## [WHAT THE TASK REQUIRES]
From the entries that follow, pick out all lines holding "Hours".

## [THE INPUT]
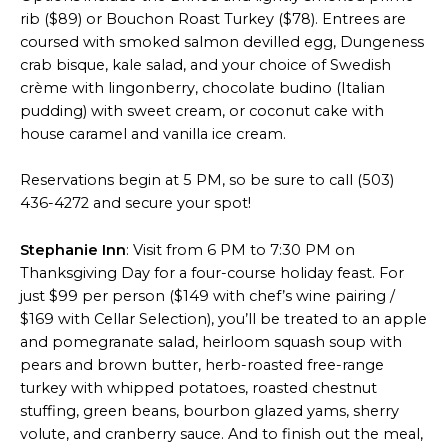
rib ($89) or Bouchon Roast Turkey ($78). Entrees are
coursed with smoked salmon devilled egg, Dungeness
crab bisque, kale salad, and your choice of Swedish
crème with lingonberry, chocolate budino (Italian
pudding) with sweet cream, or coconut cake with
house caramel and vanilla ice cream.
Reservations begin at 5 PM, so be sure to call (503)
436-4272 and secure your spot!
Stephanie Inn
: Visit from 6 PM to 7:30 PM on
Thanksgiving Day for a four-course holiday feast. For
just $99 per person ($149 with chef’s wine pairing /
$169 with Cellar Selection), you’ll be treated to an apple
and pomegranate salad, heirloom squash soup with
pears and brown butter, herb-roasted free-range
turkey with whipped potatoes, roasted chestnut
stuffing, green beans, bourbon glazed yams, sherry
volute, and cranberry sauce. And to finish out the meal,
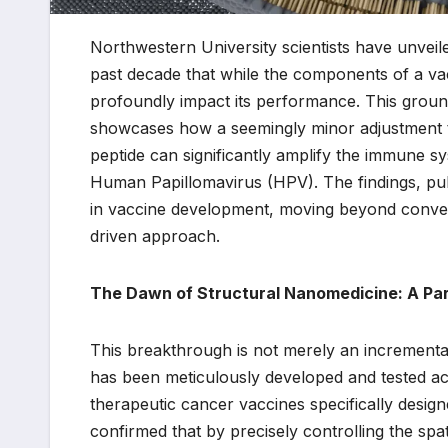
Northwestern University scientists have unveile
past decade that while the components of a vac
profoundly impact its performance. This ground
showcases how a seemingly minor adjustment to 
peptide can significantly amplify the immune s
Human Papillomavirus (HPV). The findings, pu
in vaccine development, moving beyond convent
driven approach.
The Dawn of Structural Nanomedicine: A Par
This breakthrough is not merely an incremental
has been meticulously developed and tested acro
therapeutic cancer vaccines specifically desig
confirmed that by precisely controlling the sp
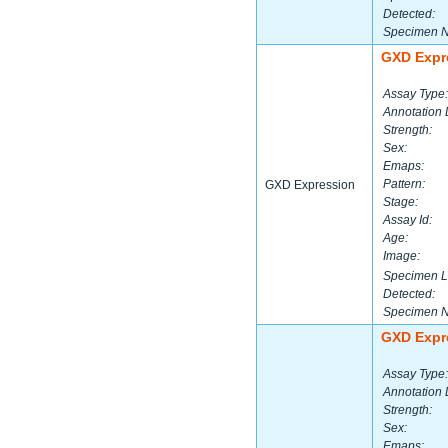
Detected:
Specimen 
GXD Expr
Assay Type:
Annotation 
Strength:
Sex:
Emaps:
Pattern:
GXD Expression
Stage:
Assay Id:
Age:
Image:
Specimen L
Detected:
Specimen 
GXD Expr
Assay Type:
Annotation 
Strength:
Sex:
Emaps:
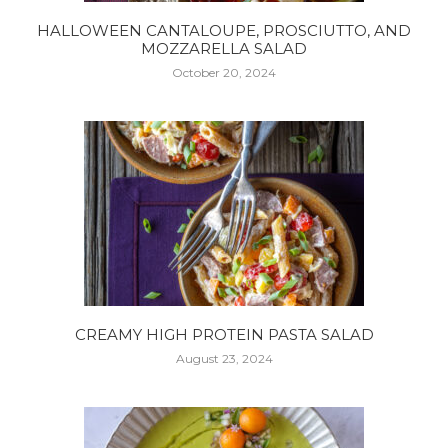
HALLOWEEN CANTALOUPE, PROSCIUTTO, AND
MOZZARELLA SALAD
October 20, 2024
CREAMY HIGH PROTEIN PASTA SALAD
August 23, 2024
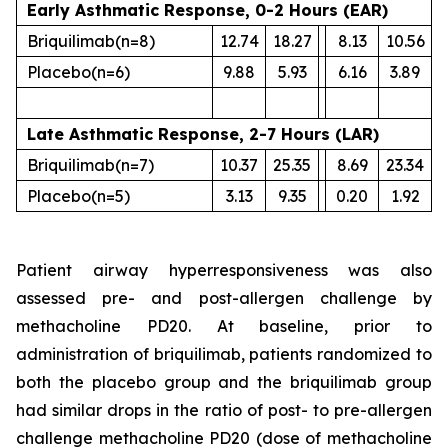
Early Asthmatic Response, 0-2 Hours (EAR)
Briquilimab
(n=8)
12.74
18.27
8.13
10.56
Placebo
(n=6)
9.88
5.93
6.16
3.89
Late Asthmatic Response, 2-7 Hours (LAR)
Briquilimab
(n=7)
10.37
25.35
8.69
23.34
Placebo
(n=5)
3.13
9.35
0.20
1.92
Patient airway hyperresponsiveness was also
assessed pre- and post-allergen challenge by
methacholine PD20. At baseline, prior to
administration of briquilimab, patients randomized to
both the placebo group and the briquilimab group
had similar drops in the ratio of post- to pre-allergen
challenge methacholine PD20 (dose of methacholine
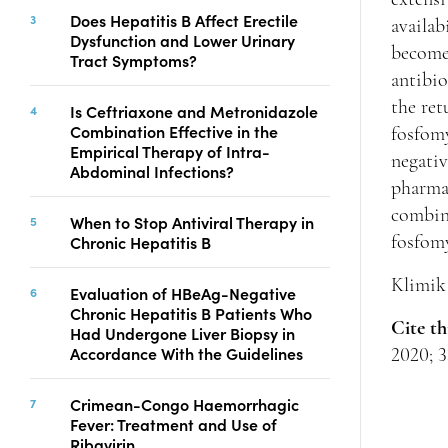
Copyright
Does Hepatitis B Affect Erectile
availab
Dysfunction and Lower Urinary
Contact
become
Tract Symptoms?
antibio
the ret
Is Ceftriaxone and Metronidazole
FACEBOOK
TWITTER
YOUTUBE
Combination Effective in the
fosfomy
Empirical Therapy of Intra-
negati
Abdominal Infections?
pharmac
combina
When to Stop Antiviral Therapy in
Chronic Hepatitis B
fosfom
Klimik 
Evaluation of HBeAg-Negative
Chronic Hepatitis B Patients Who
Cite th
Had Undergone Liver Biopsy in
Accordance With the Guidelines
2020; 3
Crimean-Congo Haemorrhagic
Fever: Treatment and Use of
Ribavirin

---

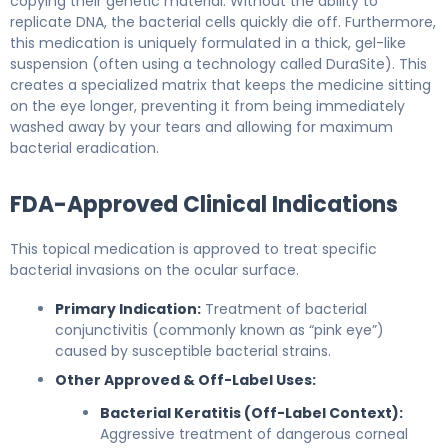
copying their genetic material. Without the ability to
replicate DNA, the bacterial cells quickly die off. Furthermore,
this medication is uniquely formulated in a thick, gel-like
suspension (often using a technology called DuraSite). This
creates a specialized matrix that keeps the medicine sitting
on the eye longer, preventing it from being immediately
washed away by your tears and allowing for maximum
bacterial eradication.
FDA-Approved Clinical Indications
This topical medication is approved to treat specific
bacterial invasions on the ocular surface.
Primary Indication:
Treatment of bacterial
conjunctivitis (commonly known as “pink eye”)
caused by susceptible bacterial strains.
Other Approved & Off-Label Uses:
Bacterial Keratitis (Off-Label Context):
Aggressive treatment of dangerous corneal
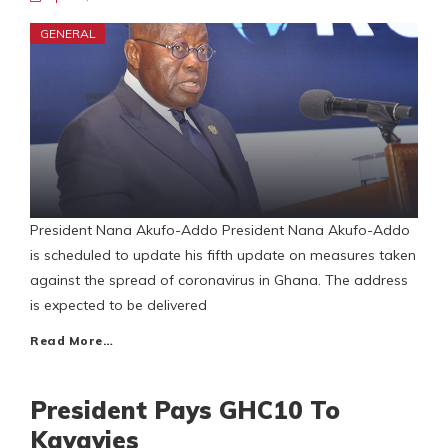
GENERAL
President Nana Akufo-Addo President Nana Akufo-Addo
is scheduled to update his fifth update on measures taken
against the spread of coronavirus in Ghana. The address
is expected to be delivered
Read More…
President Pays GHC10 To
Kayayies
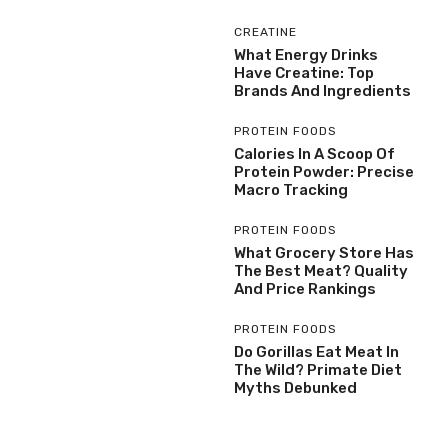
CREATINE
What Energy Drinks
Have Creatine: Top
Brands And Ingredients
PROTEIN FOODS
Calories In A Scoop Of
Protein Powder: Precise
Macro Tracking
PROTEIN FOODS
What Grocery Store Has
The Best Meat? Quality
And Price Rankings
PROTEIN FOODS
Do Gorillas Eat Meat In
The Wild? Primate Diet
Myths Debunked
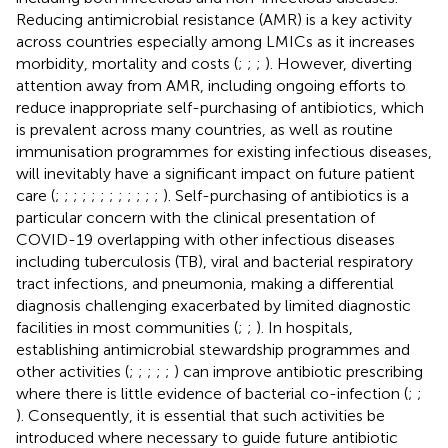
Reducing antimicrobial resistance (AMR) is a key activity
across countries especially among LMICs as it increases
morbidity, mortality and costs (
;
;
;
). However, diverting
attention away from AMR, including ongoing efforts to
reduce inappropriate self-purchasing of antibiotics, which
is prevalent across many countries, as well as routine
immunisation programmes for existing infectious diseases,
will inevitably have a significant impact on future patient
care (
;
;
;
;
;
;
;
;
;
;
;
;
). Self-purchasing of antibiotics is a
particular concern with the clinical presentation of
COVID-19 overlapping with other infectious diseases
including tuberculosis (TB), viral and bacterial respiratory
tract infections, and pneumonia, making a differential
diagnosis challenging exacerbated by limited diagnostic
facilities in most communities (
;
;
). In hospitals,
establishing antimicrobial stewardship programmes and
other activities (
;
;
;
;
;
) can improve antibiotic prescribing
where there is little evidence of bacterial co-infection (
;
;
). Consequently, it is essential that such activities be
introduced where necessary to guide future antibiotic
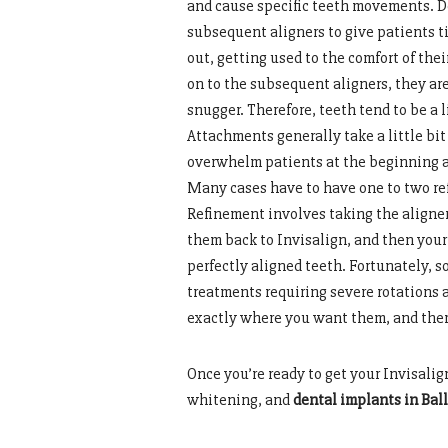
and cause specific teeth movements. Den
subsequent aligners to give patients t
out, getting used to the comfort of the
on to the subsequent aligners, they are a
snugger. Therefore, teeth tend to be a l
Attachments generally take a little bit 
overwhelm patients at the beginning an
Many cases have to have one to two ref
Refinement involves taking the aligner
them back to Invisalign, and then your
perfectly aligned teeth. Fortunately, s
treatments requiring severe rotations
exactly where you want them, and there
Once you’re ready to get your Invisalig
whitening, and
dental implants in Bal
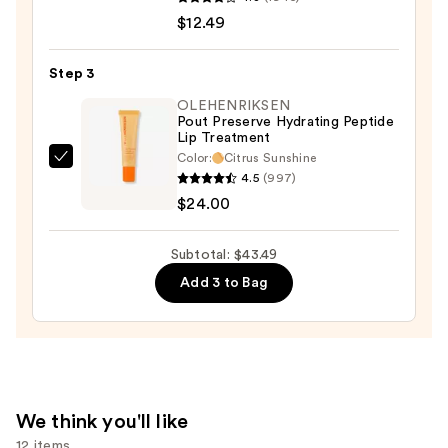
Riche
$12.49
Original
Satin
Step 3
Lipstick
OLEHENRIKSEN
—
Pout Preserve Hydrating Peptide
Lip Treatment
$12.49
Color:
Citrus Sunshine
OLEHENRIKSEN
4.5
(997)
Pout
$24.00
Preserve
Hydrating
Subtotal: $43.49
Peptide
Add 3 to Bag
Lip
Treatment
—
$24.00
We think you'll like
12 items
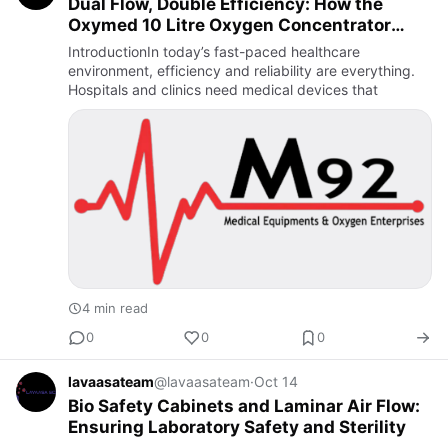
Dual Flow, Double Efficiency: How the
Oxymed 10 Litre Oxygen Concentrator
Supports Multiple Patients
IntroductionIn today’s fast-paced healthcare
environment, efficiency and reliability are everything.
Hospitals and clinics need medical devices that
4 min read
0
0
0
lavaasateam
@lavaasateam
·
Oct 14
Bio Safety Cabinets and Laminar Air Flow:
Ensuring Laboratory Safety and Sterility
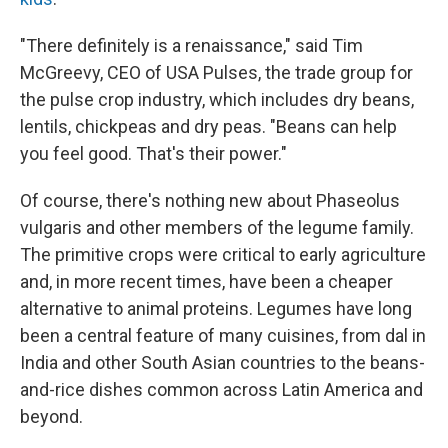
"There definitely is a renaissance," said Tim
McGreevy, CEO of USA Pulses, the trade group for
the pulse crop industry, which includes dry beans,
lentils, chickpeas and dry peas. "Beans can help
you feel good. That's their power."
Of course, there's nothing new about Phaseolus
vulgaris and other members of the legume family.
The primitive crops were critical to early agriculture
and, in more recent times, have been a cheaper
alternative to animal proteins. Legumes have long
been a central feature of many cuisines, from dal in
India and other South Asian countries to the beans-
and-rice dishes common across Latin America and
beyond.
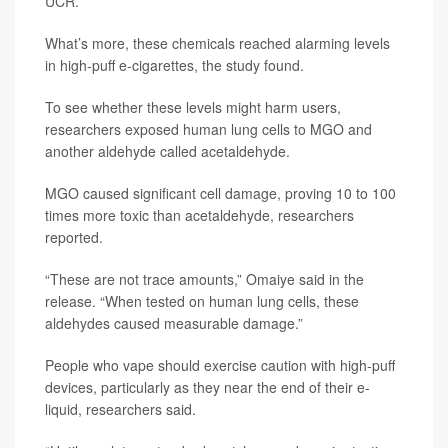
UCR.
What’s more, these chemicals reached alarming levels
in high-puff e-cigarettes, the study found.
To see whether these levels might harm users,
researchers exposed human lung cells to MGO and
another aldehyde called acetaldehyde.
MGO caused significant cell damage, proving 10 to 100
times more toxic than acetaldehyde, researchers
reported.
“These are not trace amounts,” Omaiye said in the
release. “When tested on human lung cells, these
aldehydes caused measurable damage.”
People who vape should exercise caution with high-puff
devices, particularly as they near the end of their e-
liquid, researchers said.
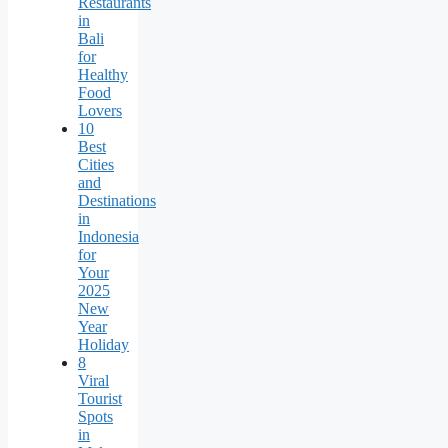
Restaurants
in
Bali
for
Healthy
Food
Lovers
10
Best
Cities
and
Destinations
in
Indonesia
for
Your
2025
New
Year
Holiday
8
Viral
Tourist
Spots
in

==

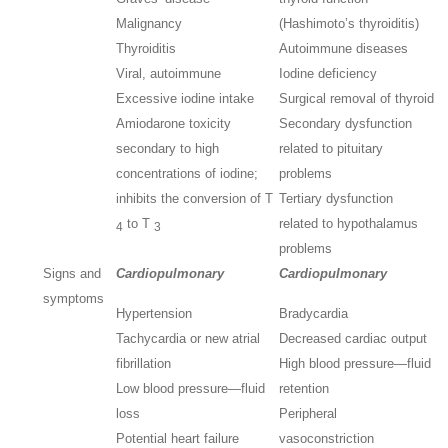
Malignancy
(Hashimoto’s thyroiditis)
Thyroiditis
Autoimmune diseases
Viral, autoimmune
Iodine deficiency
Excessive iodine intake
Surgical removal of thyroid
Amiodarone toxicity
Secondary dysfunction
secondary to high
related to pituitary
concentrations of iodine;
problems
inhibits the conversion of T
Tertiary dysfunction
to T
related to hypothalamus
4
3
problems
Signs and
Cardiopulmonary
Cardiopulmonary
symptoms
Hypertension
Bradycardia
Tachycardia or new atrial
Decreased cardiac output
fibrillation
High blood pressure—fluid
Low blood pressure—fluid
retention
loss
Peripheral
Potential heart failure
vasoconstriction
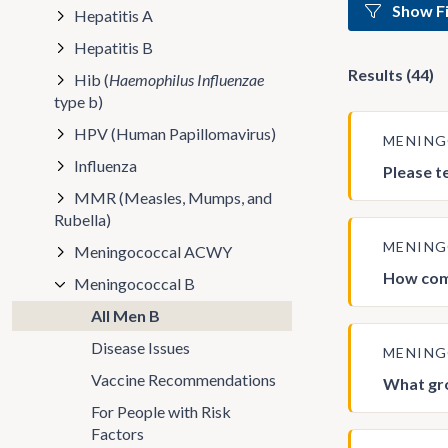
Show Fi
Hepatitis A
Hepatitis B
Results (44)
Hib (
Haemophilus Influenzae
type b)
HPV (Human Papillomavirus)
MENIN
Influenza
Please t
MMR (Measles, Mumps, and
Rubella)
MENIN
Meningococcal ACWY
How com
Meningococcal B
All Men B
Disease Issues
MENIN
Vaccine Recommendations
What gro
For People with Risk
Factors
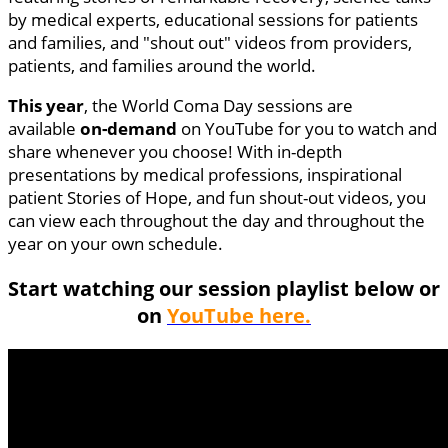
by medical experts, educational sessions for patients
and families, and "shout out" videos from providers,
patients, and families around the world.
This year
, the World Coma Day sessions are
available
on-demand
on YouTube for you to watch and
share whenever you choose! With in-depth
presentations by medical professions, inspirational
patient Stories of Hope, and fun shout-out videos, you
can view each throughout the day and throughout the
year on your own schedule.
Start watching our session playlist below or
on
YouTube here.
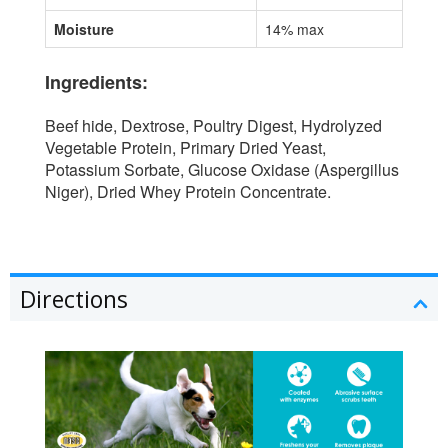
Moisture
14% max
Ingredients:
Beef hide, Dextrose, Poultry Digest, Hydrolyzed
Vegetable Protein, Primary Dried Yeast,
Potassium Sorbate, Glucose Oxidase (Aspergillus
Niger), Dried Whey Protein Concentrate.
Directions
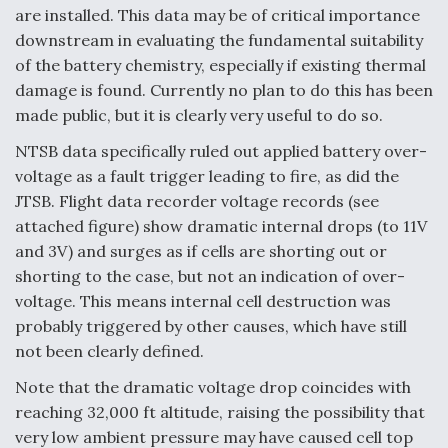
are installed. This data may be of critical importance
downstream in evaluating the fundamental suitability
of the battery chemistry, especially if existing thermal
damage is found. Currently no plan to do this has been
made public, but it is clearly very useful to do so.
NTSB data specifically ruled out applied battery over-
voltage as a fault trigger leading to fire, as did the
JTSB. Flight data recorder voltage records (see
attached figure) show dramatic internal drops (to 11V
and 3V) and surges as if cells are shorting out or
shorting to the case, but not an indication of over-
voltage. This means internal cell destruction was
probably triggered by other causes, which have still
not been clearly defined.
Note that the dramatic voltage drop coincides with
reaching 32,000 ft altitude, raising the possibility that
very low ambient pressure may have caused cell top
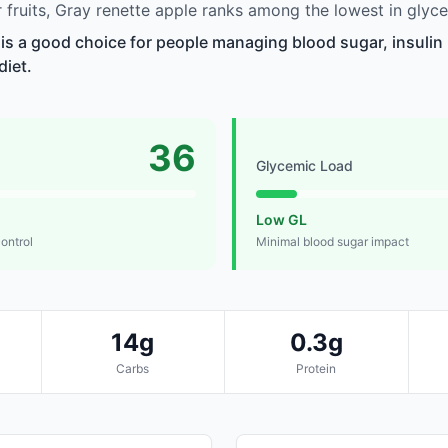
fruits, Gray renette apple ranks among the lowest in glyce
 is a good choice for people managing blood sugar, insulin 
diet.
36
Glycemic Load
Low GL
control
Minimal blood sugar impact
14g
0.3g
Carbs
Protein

## [ANSWER TO THIS EXERCISE]
Early Asthmatic Response, 0-2 Hours (EAR)
Late Asthmatic Response, 2-7 Hours (LAR)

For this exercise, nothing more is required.